We decided to make LambdaCube a DSL as opposed to an embedded DSL, like GPipe, for a number of reasons.
Most importantly, DSLs are decoupled from the compiler of the host language. As a result, pipeline descriptions can be bundled with geometry and other scene data without introducing unnecessary dependencies. They don’t have to be mixed with the code, where they don’t belong.
Being responsible for all the compilation stages starting with parsing gives us in general a lot more control over the process of executing code as opposed to relying on a host language compiler. For instance, it should allow us to provide facilities to perform quick partial recompiles combined with hot-swapping, at least during development when no complex optimisations are turned on. Also, it could potentially enable advanced features like interactive optimisation, where individual rewrite rules could be turned on and off while a test scene is running, thereby getting instant feedback about their effect on performance.

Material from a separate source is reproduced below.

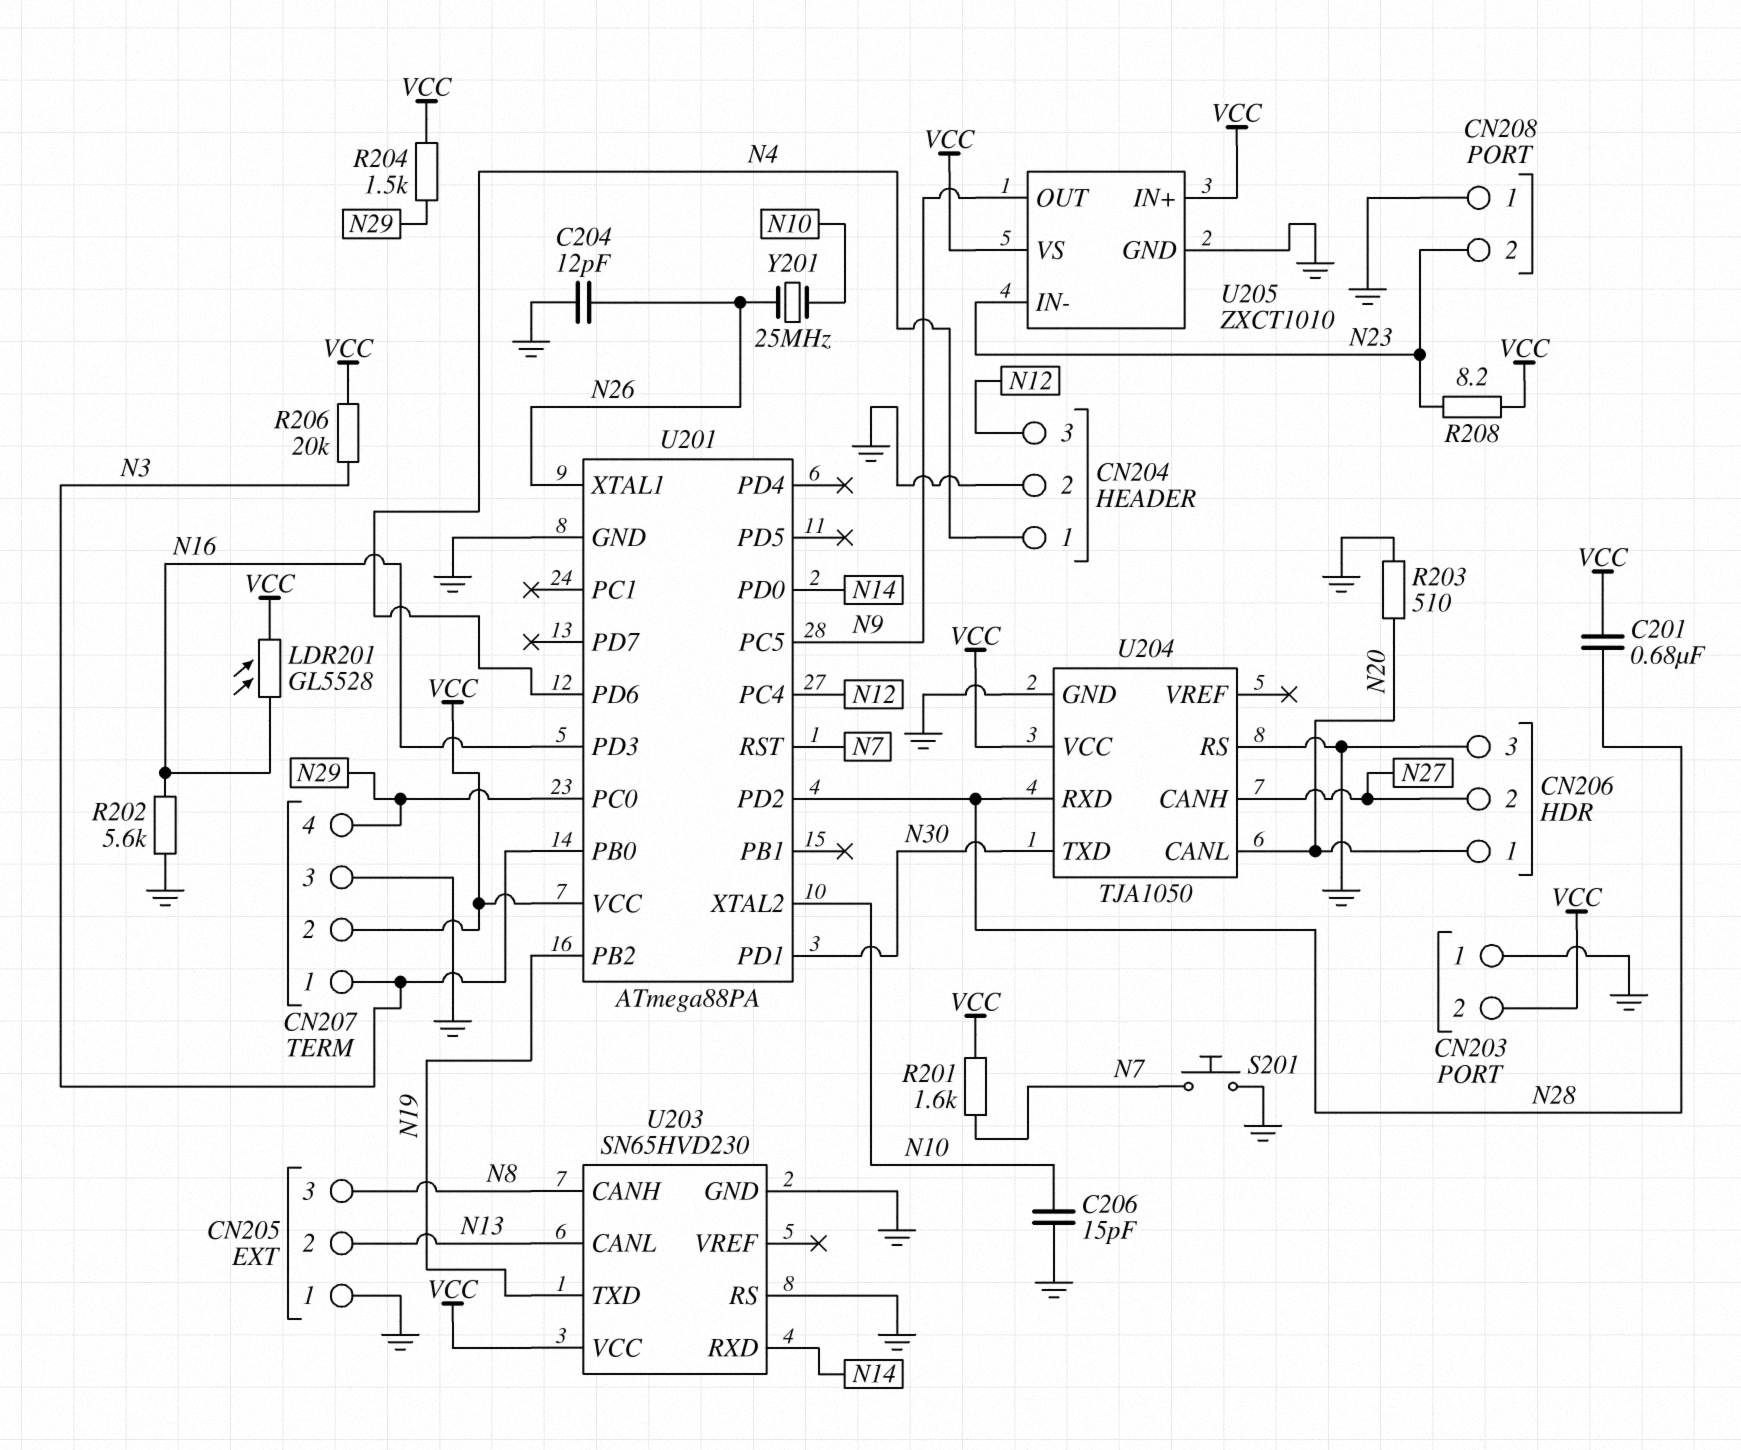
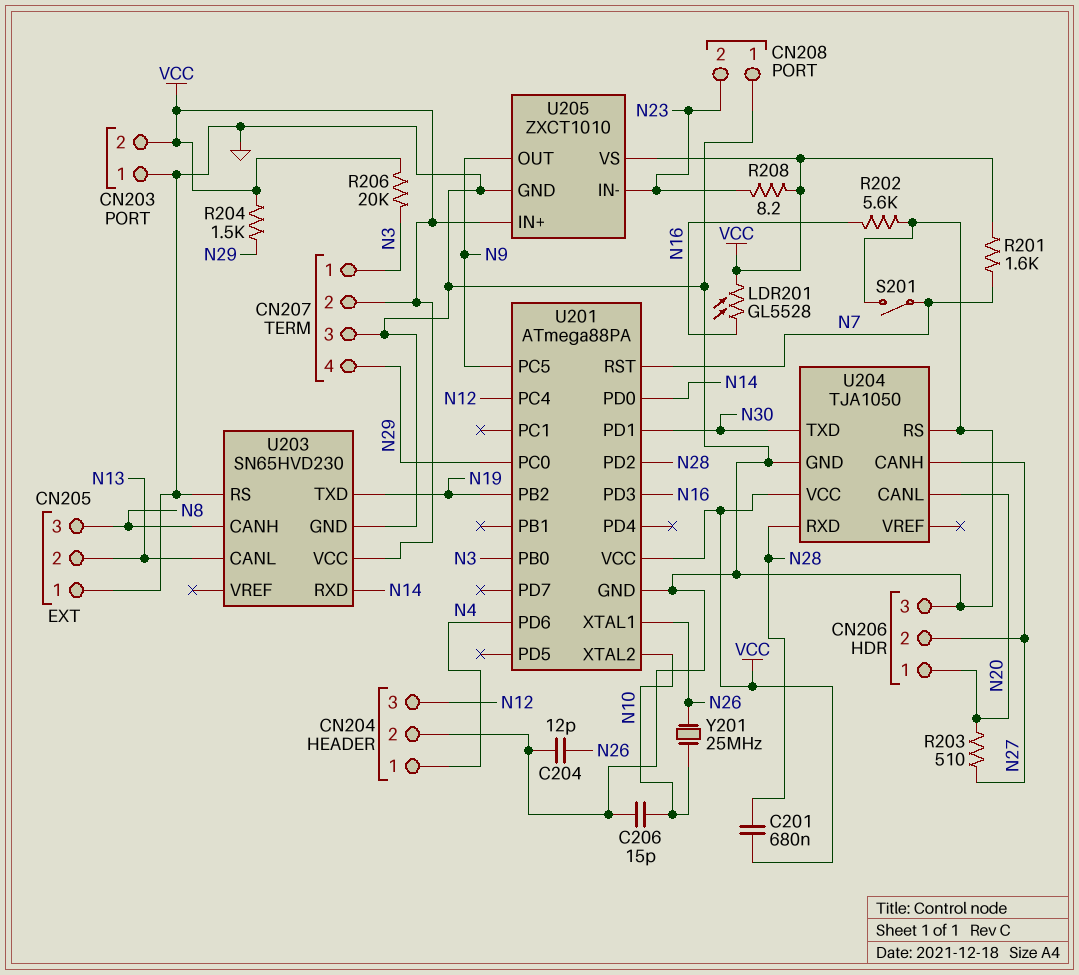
R203: 510 (GND, N20) -> 510 (N20, N27)
S201: button (GND, N7) -> switch (GND, N7)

Finally, when designing a DSL, we are not limited by the features or structure of a host language, e.g. its type system or standard library. We can potentially get a better fit with the domain. Even if the host language has an expressive type system that’s technically capable of modelling the domain, using it directly might not necessarily provide optimal experience. For instance, type errors tend to be cryptic due to the disconnect with the domain.
At the present moment, LambdaCube is only available as a pseudo-EDSL in Haskell, until we implement the compiler front-end. The language exposed is essentially the AST of the actual DSL made slightly friendlier through a thin wrapper module, which adds convenience features like infix operators. However, we intend to move forward with the parser as soon as possible.